Space Adventures is the only firm currently offering tickets to orbit and the space station. Among other space-themed thrills, the company offers orbital spaceflights aboard Russian spacecraft with the option for a spacewalk for about $15 million. To date, no private space tourists have performed a spacewalk since they became available in 2006 and Simonyi doesn't plan to pursue one.

"I decided against doing a spacewalk," Simonyi said, adding that the physical demands and extensive training time required made it infeasible. "I don't think I have the time and frankly, I'm not enough of an athlete to undertake that."

Simonyi said he will watch firsthand as Space Adventure's next ticket holder, American computer game developer Richard Garriott, launches into orbit on Oct. 12 at 3:03 a.m. EDT (0703 GMT) aboard a Russian Soyuz TMA-13 spacecraft from the Central Asian spaceport of Baikonur Cosmodrome in Kazakhstan. That particular Soyuz spacecraft, Simonyi added, will be his trip home next year.

"I'm looking forward to see the crew that I'm coming down with and a launch is always an exciting event," Simonyi said. "It's quite a bit different than looking at it from the inside and I think that will be an interesting comparison."

A return to orbit
Simonyi last flew to the space station in April 2007 on a record-setting 13-day spaceflight that made him the fifth person ever to pay for a ticket to the orbiting laboratory.

He performed a series of experiments while chronicling his experience via video, audio and text messages on his Web site, and expects to do the same for his second spaceflight. Reaching out to the public to support interest in science education and space exploration are vital, he added.

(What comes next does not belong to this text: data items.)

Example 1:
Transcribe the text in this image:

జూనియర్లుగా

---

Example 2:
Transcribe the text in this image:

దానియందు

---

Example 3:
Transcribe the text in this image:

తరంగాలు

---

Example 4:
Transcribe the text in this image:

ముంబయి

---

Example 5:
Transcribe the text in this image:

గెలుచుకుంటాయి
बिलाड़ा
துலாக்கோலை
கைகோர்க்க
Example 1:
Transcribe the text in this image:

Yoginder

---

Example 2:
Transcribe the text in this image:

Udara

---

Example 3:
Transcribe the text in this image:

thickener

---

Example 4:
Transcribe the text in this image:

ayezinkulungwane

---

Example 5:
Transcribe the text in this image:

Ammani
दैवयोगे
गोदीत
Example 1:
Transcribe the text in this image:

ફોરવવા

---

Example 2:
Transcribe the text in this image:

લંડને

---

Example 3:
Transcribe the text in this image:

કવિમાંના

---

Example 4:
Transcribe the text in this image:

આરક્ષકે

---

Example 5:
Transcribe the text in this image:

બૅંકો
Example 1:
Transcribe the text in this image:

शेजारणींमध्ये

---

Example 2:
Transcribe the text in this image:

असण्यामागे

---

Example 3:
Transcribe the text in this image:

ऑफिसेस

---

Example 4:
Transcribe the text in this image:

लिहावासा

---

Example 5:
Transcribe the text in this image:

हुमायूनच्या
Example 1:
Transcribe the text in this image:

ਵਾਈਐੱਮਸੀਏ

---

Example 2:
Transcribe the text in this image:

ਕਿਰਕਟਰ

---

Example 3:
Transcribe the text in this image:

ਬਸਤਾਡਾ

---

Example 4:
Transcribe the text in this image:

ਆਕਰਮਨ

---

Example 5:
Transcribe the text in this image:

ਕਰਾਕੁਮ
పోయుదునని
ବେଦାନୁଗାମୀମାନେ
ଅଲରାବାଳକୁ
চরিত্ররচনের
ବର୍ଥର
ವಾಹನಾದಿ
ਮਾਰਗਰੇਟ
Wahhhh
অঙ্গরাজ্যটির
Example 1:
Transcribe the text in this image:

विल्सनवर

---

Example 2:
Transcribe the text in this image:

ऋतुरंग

"The experience of spaceflight is so unique and so amazing," Simonyi said. "I really want to be able to absorb it and experience it at a different level that only a second experience would allow."

A native of Hungary, Simonyi is a former Microsoft software developer and co-founder of Intentional Software Corp. He is an avid pilot and said before his first spaceflight that reaching space was a lifelong dream. When he was 13 years old, he represented Hungary as a Junior Astronaut during a trip to Moscow.

"I am ecstatic that Dr. Simonyi would choose to fly again and become a repeat customer," said Eric Anderson, president and chief executive of Space Adventures, told reporters.

After this month's flight by Garriott and Simonyi's launch next year, Space Adventures is planning to launch two private spaceflyers into orbit in 2011 in what will be the first completely privately funded Soyuz mission to the space station.

Meanwhile, the firm will turn its attention to Garriott's launch on Sunday. He will blast off alongside two professional astronauts to replace station crewmembers currently in space.

Garriott, the son of retired NASA astronaut Owen Garriot, will be the first second-generation American spaceflyer when he blasts off and has a packed slate of science experiments, observations and education events on tap for his mission.

He will return to Earth on Oct. 24 (EDT) with returning Russian cosmonauts Sergei Volkov - the world's first second generation spaceflyer - and Oleg Kononenko. Volkov, the station's commander, and flight engineer Kononenko are completing a six-month mission to the station.